Les suicides inexpliqués vont mettre en lumière les rivalités entre les clans, et parallèlement à l’élément fantastique qui gagnrène la population, c’est également l’élément humain qui fait des ravages dans cette bourgade.

Inside bénéficie d’une mise en scène efficace, et les apparitions sont plutôt stressantes. La forme qu’elles prennent est originale et permet de mettre en place des mises à mort bien sympathiques. Inside est un premier film qui fonctionne bien et qui utilise les codes du genre avec efficacité.



mardi 2 février 2010

GERARDMER 2010, 2EME SEANCE: DETOUR


Inédit


Après une ouverture ratée, le premier jour du festival commence... La Norvège, ses survivals, ses forêts paumées, son accent magnifique… Tous ces éléments font partie intégrante du paysage gérômois, et il aurait été dommage de rater le seul film nordique sélectionné cette année.

Après plus d’une demi-douzaine de courts métrages, Severin Eskeland se lance dans l’aventure du long en surfant sur la vague du survival qui fait fureur depuis quelques années par chez lui. Il nous livre une petite série B rythmée qui ne rivalisera certainement pas avec les Cold Prey, mais qui propose une variation sympathique sur le thème du couple perdu en pleine forêt.


Lina et Martin se rendent en Suède pour le mariage d’un ami, et suite à un accident de la circulation, ils empruntent un itinéraire secondaire.
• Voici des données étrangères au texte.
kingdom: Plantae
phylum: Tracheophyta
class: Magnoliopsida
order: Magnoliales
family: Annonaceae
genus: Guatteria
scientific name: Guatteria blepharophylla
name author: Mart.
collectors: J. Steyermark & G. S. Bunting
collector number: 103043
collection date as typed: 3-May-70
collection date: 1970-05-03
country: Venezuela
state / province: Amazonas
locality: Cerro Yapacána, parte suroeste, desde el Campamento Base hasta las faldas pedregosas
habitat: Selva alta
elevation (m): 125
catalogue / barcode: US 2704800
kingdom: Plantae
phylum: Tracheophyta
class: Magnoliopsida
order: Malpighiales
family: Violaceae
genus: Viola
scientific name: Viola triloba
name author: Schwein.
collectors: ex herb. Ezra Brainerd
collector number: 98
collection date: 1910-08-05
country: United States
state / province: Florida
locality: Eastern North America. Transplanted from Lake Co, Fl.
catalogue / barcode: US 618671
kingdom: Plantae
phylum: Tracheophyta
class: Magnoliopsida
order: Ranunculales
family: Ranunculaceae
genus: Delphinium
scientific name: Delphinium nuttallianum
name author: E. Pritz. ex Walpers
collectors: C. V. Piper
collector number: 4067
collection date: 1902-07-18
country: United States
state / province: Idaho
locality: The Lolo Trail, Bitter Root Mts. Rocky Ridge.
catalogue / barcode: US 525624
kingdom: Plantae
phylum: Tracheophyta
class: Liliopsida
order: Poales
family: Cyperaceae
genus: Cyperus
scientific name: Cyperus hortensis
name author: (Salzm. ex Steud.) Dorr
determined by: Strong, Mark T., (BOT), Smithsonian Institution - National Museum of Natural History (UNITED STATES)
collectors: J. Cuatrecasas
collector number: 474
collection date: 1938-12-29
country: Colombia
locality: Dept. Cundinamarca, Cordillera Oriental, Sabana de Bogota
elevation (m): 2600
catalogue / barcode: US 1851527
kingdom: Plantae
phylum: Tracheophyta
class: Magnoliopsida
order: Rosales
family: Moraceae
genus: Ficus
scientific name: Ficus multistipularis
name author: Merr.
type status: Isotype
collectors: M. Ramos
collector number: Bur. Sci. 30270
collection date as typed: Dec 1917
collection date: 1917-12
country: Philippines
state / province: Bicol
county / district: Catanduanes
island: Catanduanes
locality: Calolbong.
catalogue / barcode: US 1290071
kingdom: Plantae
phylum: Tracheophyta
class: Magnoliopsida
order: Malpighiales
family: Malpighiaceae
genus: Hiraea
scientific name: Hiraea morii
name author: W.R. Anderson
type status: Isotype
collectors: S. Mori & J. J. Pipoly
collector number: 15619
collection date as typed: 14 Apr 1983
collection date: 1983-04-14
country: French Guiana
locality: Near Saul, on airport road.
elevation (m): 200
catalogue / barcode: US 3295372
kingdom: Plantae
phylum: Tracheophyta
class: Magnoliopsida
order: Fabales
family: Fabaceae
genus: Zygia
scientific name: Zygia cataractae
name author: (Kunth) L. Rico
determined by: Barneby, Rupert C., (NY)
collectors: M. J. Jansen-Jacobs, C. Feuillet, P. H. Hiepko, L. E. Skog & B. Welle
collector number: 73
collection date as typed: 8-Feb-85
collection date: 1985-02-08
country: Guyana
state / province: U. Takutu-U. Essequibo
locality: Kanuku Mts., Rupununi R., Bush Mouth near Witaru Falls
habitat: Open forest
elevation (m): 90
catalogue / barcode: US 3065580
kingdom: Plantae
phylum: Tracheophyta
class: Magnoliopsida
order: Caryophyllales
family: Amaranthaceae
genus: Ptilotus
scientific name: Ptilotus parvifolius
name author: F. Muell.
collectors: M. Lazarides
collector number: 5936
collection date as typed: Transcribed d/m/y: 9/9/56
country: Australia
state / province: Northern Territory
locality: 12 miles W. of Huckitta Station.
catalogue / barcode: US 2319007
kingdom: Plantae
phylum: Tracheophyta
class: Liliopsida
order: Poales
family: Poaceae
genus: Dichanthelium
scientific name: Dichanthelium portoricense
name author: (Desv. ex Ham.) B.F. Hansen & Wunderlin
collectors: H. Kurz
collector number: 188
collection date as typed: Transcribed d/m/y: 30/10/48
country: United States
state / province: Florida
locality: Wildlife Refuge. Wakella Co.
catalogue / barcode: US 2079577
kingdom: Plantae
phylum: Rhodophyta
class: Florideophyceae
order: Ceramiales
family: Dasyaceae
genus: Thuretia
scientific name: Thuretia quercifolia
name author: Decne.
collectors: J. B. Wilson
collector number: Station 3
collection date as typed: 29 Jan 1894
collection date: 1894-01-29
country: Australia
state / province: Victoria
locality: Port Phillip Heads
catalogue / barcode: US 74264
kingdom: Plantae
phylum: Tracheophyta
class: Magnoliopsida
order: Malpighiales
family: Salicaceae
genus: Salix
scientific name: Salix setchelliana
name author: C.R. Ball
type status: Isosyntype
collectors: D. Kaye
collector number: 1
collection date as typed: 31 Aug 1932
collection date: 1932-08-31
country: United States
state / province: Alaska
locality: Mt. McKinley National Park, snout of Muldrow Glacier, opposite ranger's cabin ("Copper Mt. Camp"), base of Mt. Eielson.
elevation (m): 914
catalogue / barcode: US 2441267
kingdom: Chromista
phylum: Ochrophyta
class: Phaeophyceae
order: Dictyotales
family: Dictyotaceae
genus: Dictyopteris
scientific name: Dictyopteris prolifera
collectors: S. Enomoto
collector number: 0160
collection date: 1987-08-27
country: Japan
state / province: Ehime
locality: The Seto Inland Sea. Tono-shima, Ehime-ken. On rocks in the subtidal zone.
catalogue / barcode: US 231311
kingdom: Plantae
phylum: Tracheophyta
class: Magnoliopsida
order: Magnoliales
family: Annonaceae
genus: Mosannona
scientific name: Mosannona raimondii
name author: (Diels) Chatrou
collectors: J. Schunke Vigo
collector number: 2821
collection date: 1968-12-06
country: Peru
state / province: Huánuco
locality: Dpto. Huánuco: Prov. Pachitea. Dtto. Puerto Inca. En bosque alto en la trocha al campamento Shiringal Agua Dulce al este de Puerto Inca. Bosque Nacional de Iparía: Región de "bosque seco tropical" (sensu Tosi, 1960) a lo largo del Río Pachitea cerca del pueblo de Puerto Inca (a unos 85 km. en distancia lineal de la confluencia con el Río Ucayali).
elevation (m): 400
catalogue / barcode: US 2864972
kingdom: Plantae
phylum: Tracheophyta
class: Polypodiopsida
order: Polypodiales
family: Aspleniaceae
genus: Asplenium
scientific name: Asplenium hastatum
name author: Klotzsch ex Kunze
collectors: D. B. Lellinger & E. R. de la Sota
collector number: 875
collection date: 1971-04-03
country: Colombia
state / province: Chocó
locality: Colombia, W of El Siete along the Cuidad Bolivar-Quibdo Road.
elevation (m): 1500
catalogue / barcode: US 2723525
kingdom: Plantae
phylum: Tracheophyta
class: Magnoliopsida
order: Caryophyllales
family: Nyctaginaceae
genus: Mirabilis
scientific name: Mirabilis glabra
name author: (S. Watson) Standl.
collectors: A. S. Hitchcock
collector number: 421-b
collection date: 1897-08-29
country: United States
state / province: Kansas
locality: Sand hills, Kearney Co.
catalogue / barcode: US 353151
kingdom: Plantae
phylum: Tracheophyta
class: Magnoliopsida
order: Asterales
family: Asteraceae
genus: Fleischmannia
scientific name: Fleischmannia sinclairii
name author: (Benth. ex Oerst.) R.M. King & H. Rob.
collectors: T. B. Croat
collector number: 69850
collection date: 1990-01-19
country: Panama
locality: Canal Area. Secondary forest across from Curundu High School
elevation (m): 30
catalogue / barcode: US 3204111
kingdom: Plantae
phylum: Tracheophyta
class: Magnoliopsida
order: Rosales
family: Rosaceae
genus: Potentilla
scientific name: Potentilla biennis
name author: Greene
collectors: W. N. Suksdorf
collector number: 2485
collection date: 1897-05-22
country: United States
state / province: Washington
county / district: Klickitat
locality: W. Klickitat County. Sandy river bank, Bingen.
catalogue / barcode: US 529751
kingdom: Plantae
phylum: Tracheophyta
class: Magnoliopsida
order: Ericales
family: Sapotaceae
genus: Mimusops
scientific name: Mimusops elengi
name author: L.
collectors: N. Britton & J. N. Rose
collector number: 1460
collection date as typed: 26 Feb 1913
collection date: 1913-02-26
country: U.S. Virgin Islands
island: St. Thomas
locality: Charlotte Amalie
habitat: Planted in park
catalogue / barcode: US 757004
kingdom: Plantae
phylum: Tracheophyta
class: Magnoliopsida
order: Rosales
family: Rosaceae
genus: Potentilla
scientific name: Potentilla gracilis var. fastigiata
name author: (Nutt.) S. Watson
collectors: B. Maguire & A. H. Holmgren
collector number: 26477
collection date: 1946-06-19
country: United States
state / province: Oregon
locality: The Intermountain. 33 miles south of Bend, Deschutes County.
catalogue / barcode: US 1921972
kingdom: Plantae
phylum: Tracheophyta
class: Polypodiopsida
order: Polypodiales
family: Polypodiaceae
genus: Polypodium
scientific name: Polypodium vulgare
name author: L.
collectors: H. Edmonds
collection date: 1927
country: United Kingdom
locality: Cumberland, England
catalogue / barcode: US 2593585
Evidemment, comme dans tout bon film de genre, le détour s’avère nettement plus problématique que le chemin principal… Severin Eskeland s’amuse à confronter ses personnages à des situations étranges et angoissantes en utilisant une mise en scène efficace. Alors évidemment, il y a des fausses pistes un peu faciles et des éléments déjà vu ailleurs, mais la motivation du réalisateur permet de passer outre ces quelques maladresses et de plonger dans un récit au suspense bien dosé.

Eskeland maîtrise son sujet et se débrouille plutôt bien dans la forêt, créant un petit suspense qui se maintient. Mais les séquences dans la maison sont elles aussi réussies, et on obtient au final un film de genre certes pas innovant, mais qui se suit avec plaisir.

Détour est une bonne série B norvégienne qui se permet un final flirtant avec le comique, mais qui sait rester efficace et qui ne souffre pas de temps mort.